• Required work:
Print the text of every item below exactly as it appears, line for line.

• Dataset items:

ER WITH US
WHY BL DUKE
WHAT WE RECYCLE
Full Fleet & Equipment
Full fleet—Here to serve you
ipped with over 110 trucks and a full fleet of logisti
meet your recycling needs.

• Output for this task:
ER WITH US
WHY BL DUKE
WHAT WE RECYCLE
Full Fleet & Equipment
Full fleet—Here to serve you
ipped with over 110 trucks and a full fleet of logisti
meet your recycling needs.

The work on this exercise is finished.